We’re just recovering from not one but two royal visits to the library last week.
On Monday afternoon Prince Charles stopped in during his visit to Cambridge. He was very interested in the cases of manuscripts owned by kings and princes, in particular the two manuscripts we have that were part of the ‘Old Royal’ library of Henry VIII and still have their original clasps and red velvet binding, MSS 87 and 217. He asked about the conservation of manuscripts and remarked on similar volumes he had seen on the shelves of the Royal Library at Windsor.
Our second royal visit, on Wednesday evening, was by HRH Princess Maha Chakri Sirindhorn of Thailand. In preparing for the visit, Dr de Hamel was lamenting that the library doesn’t possess a copy of Marco Polo’s account of his travels to show HRH, since Polo mentions Thailand. He happened to make these remarks in the reading room where a reader happened to be researching medieval travel accounts.
‘But you do have a copy of Marco Polo’s account of Southeast Asia’, she said, ‘it’s in John of Tynemouth’s chronicle’. We fetched MS 5 and she showed us the relevant passage. As part of his thorough description of the world and its history since Creation, the fourteenth-century English chronicler had included the following brief account of Thailand, taken from Marco Polo:
Ultra quas ad miliaria 400 est prouincia lochath que grandis est et ditissimam valde regem habet nulli tributarium idolatre sunt. ibi copia auri inuenitur et elephantes multi.

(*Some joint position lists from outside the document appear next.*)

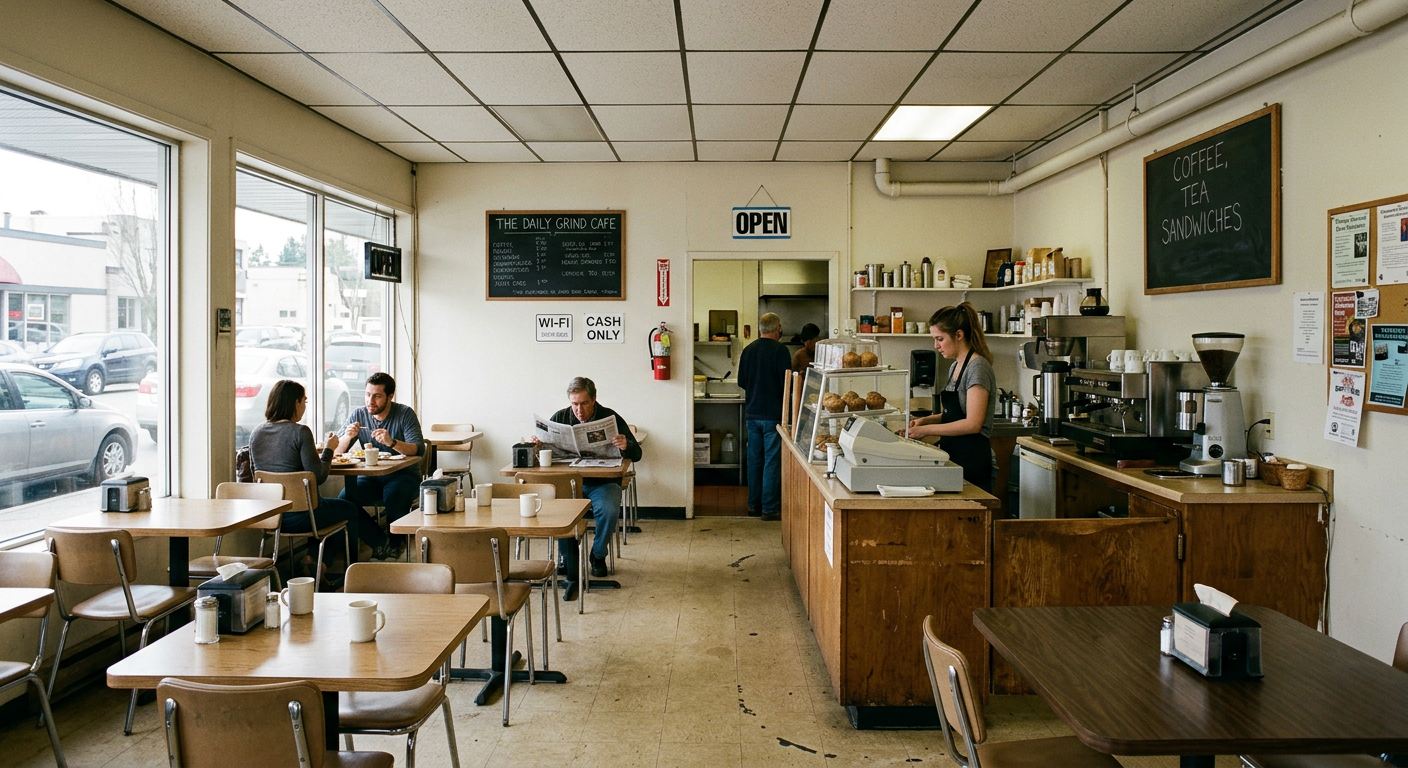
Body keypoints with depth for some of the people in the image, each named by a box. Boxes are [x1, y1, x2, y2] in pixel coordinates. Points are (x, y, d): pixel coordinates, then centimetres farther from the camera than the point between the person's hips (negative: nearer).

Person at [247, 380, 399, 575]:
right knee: (351, 510, 21)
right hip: (298, 516, -7)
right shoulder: (300, 432, -18)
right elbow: (319, 477, -18)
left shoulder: (256, 433, 3)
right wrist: (328, 449, -1)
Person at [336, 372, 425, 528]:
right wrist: (347, 437, -21)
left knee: (394, 498, -34)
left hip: (403, 474, -4)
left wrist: (392, 442, -36)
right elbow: (337, 451, 1)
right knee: (345, 498, -23)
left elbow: (419, 450, -19)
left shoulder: (405, 414, -7)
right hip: (371, 477, 4)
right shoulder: (358, 415, 3)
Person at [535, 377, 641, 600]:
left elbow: (636, 454, -5)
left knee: (609, 511, -32)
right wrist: (537, 445, -16)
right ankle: (572, 575, -15)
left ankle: (598, 555, 2)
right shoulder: (560, 418, 3)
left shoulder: (610, 418, -4)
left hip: (603, 482, -1)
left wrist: (626, 447, -29)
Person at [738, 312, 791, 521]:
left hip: (752, 413, 6)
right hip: (773, 413, -6)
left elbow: (741, 382, 10)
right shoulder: (780, 350, -12)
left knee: (754, 459, 13)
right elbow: (787, 381, -14)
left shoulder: (748, 350, 5)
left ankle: (754, 504, 20)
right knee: (773, 461, -1)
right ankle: (770, 508, 1)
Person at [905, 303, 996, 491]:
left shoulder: (978, 367, -14)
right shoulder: (955, 366, 13)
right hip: (954, 455, 8)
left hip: (971, 458, -8)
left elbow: (973, 424, -21)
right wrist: (925, 420, 4)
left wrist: (927, 429, -19)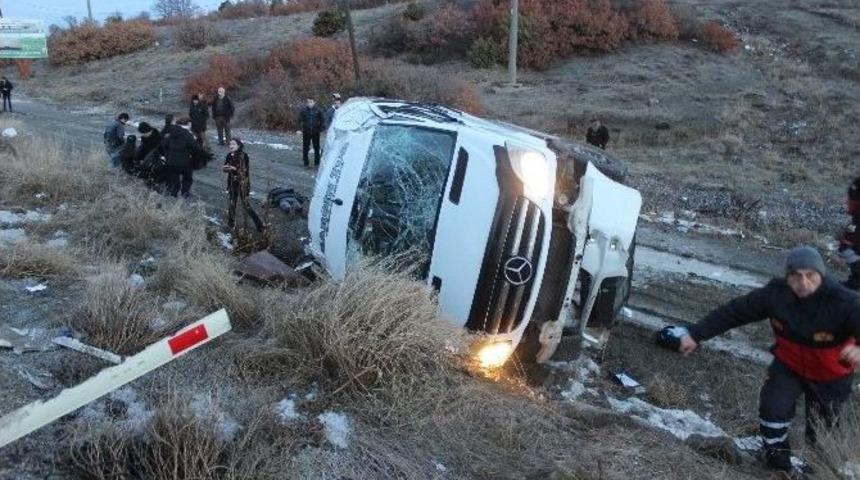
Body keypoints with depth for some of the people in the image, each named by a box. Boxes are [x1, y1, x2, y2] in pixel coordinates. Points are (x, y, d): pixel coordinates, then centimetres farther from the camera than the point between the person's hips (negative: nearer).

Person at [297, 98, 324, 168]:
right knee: (305, 148, 5)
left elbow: (322, 120, 5)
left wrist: (320, 128, 0)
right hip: (306, 132, 0)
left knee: (316, 148, 9)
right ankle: (306, 163, 15)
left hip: (316, 132, 0)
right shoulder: (303, 110, -5)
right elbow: (300, 120, -1)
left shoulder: (318, 110, -4)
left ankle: (317, 163, 20)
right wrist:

Four hundred miles away is the province of Lochath (Thailand) which is great and has a very rich king. The people worship idols and pay tribute to no-one. Much gold is found there and many elephants.
CCCC MS 5, f. 10r
HRH was extremely interested in the passage – and it was an excellent excuse to also exhibit several manuscripts depicting elephants, including the most famous of all, from Matthew Paris’ Chronica maiora.